_What you should do_: Quote every line of the rows below verbatim, from the first row through the last.

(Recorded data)
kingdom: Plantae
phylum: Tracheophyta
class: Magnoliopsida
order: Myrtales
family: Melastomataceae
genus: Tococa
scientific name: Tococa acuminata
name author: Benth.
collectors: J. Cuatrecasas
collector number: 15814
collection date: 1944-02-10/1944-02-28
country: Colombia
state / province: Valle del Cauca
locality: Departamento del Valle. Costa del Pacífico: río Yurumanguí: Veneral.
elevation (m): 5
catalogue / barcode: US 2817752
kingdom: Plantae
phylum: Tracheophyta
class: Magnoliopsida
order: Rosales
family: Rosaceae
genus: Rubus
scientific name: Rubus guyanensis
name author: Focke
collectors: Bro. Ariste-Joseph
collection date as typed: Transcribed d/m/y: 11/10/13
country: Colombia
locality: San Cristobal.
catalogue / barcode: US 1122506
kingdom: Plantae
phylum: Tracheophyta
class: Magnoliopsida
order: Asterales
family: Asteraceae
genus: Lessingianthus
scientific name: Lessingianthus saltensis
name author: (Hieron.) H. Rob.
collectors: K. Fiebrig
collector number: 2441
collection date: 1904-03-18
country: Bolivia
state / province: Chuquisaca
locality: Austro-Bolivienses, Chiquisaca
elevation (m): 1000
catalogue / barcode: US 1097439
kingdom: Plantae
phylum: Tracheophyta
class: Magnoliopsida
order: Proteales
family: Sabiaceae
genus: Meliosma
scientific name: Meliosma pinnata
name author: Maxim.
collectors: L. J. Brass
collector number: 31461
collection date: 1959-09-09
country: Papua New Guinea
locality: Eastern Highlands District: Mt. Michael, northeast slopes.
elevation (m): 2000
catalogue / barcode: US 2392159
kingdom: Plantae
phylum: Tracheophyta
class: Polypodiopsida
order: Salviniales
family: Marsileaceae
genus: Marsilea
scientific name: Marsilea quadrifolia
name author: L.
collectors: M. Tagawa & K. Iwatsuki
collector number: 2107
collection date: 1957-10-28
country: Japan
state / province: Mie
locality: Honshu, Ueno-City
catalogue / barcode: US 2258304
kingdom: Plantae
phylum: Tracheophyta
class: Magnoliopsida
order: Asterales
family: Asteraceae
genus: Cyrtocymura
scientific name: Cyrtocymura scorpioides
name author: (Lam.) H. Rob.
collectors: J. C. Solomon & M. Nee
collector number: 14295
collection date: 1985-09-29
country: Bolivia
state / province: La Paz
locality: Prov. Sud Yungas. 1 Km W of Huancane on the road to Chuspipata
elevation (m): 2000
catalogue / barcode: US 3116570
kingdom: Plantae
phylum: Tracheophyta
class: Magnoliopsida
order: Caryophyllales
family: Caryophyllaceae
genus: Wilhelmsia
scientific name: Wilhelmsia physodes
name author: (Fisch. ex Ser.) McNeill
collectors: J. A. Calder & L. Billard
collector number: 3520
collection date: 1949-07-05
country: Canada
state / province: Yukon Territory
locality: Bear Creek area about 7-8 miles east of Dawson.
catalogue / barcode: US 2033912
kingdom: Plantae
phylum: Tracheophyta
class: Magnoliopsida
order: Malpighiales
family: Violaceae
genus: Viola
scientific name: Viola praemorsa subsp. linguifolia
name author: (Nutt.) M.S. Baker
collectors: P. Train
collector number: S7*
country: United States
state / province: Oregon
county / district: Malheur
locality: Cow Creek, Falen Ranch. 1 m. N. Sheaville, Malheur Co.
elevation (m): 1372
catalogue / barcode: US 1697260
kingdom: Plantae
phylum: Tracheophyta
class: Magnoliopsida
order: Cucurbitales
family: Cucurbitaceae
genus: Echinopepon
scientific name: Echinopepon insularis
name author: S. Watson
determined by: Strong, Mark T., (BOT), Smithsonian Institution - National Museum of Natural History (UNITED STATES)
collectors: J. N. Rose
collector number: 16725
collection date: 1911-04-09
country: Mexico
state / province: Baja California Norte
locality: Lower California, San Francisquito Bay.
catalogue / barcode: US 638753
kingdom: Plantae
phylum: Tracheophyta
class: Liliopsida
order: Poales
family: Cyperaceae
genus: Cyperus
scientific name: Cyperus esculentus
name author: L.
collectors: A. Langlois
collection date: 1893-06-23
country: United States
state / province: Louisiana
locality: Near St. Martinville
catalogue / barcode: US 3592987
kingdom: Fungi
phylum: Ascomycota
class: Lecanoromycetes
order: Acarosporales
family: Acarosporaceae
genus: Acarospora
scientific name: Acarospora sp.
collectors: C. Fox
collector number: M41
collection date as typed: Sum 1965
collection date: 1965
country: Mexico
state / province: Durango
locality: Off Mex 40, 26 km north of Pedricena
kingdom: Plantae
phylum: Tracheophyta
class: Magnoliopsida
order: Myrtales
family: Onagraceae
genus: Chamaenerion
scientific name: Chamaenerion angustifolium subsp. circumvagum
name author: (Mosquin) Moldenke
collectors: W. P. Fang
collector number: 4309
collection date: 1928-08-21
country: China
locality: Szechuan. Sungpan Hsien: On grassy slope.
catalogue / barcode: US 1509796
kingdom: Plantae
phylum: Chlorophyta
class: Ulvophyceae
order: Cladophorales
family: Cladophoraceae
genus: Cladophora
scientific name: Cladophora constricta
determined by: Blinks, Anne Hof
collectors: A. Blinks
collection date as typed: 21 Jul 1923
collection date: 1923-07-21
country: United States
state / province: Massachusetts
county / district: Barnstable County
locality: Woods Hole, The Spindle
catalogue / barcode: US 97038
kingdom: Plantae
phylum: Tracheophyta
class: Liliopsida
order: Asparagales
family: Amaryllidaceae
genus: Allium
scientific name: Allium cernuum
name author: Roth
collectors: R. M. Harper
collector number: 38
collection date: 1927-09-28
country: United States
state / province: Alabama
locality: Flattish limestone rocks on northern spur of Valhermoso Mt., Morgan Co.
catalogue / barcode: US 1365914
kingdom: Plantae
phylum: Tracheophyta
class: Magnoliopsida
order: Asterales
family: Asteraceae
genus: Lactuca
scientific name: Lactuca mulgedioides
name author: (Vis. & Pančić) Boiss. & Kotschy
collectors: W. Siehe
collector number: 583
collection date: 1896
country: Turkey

_Reply_:
kingdom: Plantae
phylum: Tracheophyta
class: Magnoliopsida
order: Myrtales
family: Melastomataceae
genus: Tococa
scientific name: Tococa acuminata
name author: Benth.
collectors: J. Cuatrecasas
collector number: 15814
collection date: 1944-02-10/1944-02-28
country: Colombia
state / province: Valle del Cauca
locality: Departamento del Valle. Costa del Pacífico: río Yurumanguí: Veneral.
elevation (m): 5
catalogue / barcode: US 2817752
kingdom: Plantae
phylum: Tracheophyta
class: Magnoliopsida
order: Rosales
family: Rosaceae
genus: Rubus
scientific name: Rubus guyanensis
name author: Focke
collectors: Bro. Ariste-Joseph
collection date as typed: Transcribed d/m/y: 11/10/13
country: Colombia
locality: San Cristobal.
catalogue / barcode: US 1122506
kingdom: Plantae
phylum: Tracheophyta
class: Magnoliopsida
order: Asterales
family: Asteraceae
genus: Lessingianthus
scientific name: Lessingianthus saltensis
name author: (Hieron.) H. Rob.
collectors: K. Fiebrig
collector number: 2441
collection date: 1904-03-18
country: Bolivia
state / province: Chuquisaca
locality: Austro-Bolivienses, Chiquisaca
elevation (m): 1000
catalogue / barcode: US 1097439
kingdom: Plantae
phylum: Tracheophyta
class: Magnoliopsida
order: Proteales
family: Sabiaceae
genus: Meliosma
scientific name: Meliosma pinnata
name author: Maxim.
collectors: L. J. Brass
collector number: 31461
collection date: 1959-09-09
country: Papua New Guinea
locality: Eastern Highlands District: Mt. Michael, northeast slopes.
elevation (m): 2000
catalogue / barcode: US 2392159
kingdom: Plantae
phylum: Tracheophyta
class: Polypodiopsida
order: Salviniales
family: Marsileaceae
genus: Marsilea
scientific name: Marsilea quadrifolia
name author: L.
collectors: M. Tagawa & K. Iwatsuki
collector number: 2107
collection date: 1957-10-28
country: Japan
state / province: Mie
locality: Honshu, Ueno-City
catalogue / barcode: US 2258304
kingdom: Plantae
phylum: Tracheophyta
class: Magnoliopsida
order: Asterales
family: Asteraceae
genus: Cyrtocymura
scientific name: Cyrtocymura scorpioides
name author: (Lam.) H. Rob.
collectors: J. C. Solomon & M. Nee
collector number: 14295
collection date: 1985-09-29
country: Bolivia
state / province: La Paz
locality: Prov. Sud Yungas. 1 Km W of Huancane on the road to Chuspipata
elevation (m): 2000
catalogue / barcode: US 3116570
kingdom: Plantae
phylum: Tracheophyta
class: Magnoliopsida
order: Caryophyllales
family: Caryophyllaceae
genus: Wilhelmsia
scientific name: Wilhelmsia physodes
name author: (Fisch. ex Ser.) McNeill
collectors: J. A. Calder & L. Billard
collector number: 3520
collection date: 1949-07-05
country: Canada
state / province: Yukon Territory
locality: Bear Creek area about 7-8 miles east of Dawson.
catalogue / barcode: US 2033912
kingdom: Plantae
phylum: Tracheophyta
class: Magnoliopsida
order: Malpighiales
family: Violaceae
genus: Viola
scientific name: Viola praemorsa subsp. linguifolia
name author: (Nutt.) M.S. Baker
collectors: P. Train
collector number: S7*
country: United States
state / province: Oregon
county / district: Malheur
locality: Cow Creek, Falen Ranch. 1 m. N. Sheaville, Malheur Co.
elevation (m): 1372
catalogue / barcode: US 1697260
kingdom: Plantae
phylum: Tracheophyta
class: Magnoliopsida
order: Cucurbitales
family: Cucurbitaceae
genus: Echinopepon
scientific name: Echinopepon insularis
name author: S. Watson
determined by: Strong, Mark T., (BOT), Smithsonian Institution - National Museum of Natural History (UNITED STATES)
collectors: J. N. Rose
collector number: 16725
collection date: 1911-04-09
country: Mexico
state / province: Baja California Norte
locality: Lower California, San Francisquito Bay.
catalogue / barcode: US 638753
kingdom: Plantae
phylum: Tracheophyta
class: Liliopsida
order: Poales
family: Cyperaceae
genus: Cyperus
scientific name: Cyperus esculentus
name author: L.
collectors: A. Langlois
collection date: 1893-06-23
country: United States
state / province: Louisiana
locality: Near St. Martinville
catalogue / barcode: US 3592987
kingdom: Fungi
phylum: Ascomycota
class: Lecanoromycetes
order: Acarosporales
family: Acarosporaceae
genus: Acarospora
scientific name: Acarospora sp.
collectors: C. Fox
collector number: M41
collection date as typed: Sum 1965
collection date: 1965
country: Mexico
state / province: Durango
locality: Off Mex 40, 26 km north of Pedricena
kingdom: Plantae
phylum: Tracheophyta
class: Magnoliopsida
order: Myrtales
family: Onagraceae
genus: Chamaenerion
scientific name: Chamaenerion angustifolium subsp. circumvagum
name author: (Mosquin) Moldenke
collectors: W. P. Fang
collector number: 4309
collection date: 1928-08-21
country: China
locality: Szechuan. Sungpan Hsien: On grassy slope.
catalogue / barcode: US 1509796
kingdom: Plantae
phylum: Chlorophyta
class: Ulvophyceae
order: Cladophorales
family: Cladophoraceae
genus: Cladophora
scientific name: Cladophora constricta
determined by: Blinks, Anne Hof
collectors: A. Blinks
collection date as typed: 21 Jul 1923
collection date: 1923-07-21
country: United States
state / province: Massachusetts
county / district: Barnstable County
locality: Woods Hole, The Spindle
catalogue / barcode: US 97038
kingdom: Plantae
phylum: Tracheophyta
class: Liliopsida
order: Asparagales
family: Amaryllidaceae
genus: Allium
scientific name: Allium cernuum
name author: Roth
collectors: R. M. Harper
collector number: 38
collection date: 1927-09-28
country: United States
state / province: Alabama
locality: Flattish limestone rocks on northern spur of Valhermoso Mt., Morgan Co.
catalogue / barcode: US 1365914
kingdom: Plantae
phylum: Tracheophyta
class: Magnoliopsida
order: Asterales
family: Asteraceae
genus: Lactuca
scientific name: Lactuca mulgedioides
name author: (Vis. & Pančić) Boiss. & Kotschy
collectors: W. Siehe
collector number: 583
collection date: 1896
country: Turkey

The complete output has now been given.